The current money system heavily discourages equilibrium formation, which allows disequilibria like the geographical concentration of money to occur, which in turn make it harder to earn money outside of large city hubs with expensive real estate. It is not possible for these homeless people to move away and earn a living on their own, because it would mean distancing themselves from where the jobs are moving towards. However, even if you make jobs available outside of expensive locations, there are still going to be people who need to live in the expensive location for whatever non job related reason. Those still need a solution to densify the existing location so more people can live there. That is why you need to prevent land owners from extracting benefits created by the collective surrounded the plot of land.

Again, the solution is too obvious for anyone to care about it. We can't demonize people, we can only demonize their ability to do bad things and set the incentives up in such a way that "greedy" people and "morally good" people do the same thing.

If you wanted the same answer in short: Demurrage currencies and land value taxes. Too simple to be believable.



> You would need to introduce an equilibrium encouraging money system and prevent the extraction of land rents. Those things are never going to happen, because they are too obvious of a solution.

If these two action items are "never going to happen", as you say, then they are not (part of) a solution. Like the author of the article, you have just started mapping the problem.

▶ **Data excerpt**:
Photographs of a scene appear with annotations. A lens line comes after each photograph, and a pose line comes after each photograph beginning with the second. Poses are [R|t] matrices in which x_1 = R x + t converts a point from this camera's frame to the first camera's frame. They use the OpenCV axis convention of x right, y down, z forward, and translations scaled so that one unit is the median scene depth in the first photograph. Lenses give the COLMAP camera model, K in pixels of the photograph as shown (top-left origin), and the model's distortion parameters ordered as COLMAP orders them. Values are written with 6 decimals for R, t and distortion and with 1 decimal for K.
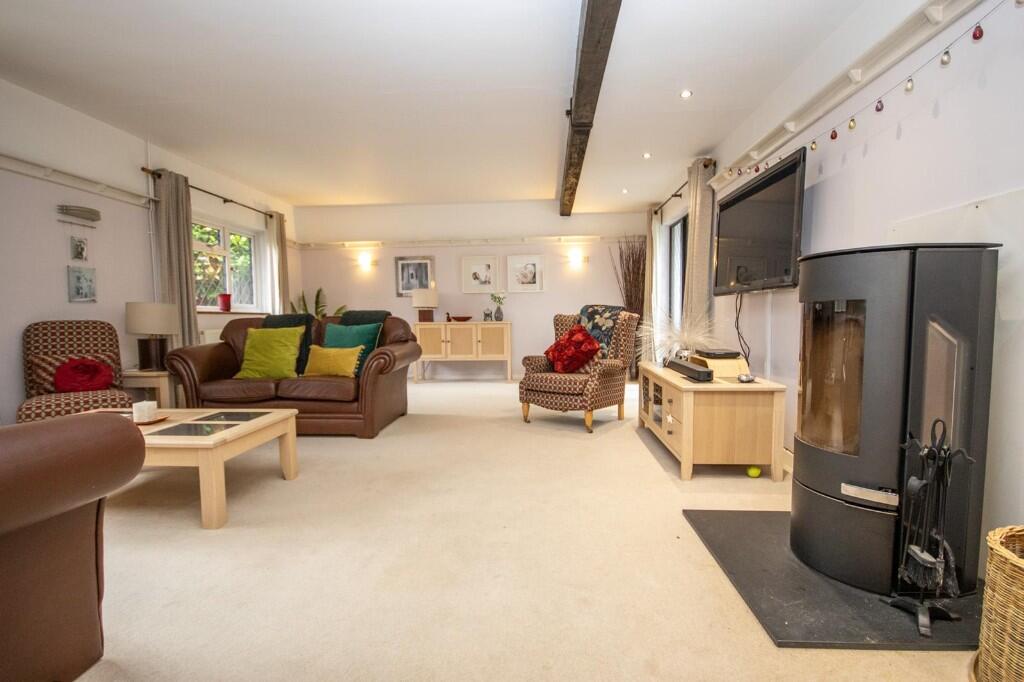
lens RADIAL K [[478.3, 0, 512.7], [0, 478.3, 346.4], [0, 0, 1]] dist [-0.000055, -0.000293]
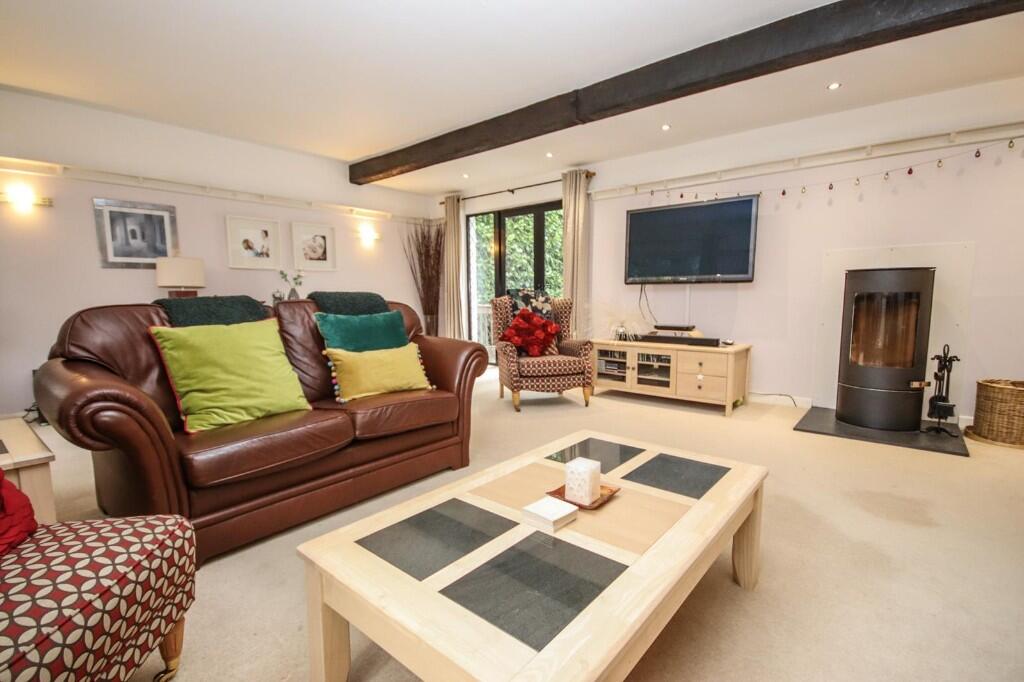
lens RADIAL K [[478.3, 0, 513.5], [0, 478.3, 343.6], [0, 0, 1]] dist [-0.000055, -0.000293]
pose [[0.584933, -0.074219, 0.807679, -0.440991], [0.054215, 0.997155, 0.052367, -0.016013], [-0.809268, 0.013157, 0.587292, 0.266638]]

▶ **Prompt 1**: Translate into Spanish this sentence from the source document: "Those still need a solution to densify the existing location so more people can live there."
▶ **Prompt 2**: Revise the scene-photo rows by replacing "lens line" with "camera line". Reproduce all of their lines otherwise unchanged, and leave out the pictures.

▶ **Your response 1**: Esas personas todavía necesitan una solución para densificar el lugar existente, de modo que más personas puedan vivir allí.

▶ **Your response 2**:
Photographs of a scene appear with annotations. A camera line comes after each photograph, and a pose line comes after each photograph beginning with the second. Poses are [R|t] matrices in which x_1 = R x + t converts a point from this camera's frame to the first camera's frame. They use the OpenCV axis convention of x right, y down, z forward, and translations scaled so that one unit is the median scene depth in the first photograph. Lenses give the COLMAP camera model, K in pixels of the photograph as shown (top-left origin), and the model's distortion parameters ordered as COLMAP orders them. Values are written with 6 decimals for R, t and distortion and with 1 decimal for K.
lens RADIAL K [[478.3, 0, 512.7], [0, 478.3, 346.4], [0, 0, 1]] dist [-0.000055, -0.000293]
lens RADIAL K [[478.3, 0, 513.5], [0, 478.3, 343.6], [0, 0, 1]] dist [-0.000055, -0.000293]
pose [[0.584933, -0.074219, 0.807679, -0.440991], [0.054215, 0.997155, 0.052367, -0.016013], [-0.809268, 0.013157, 0.587292, 0.266638]]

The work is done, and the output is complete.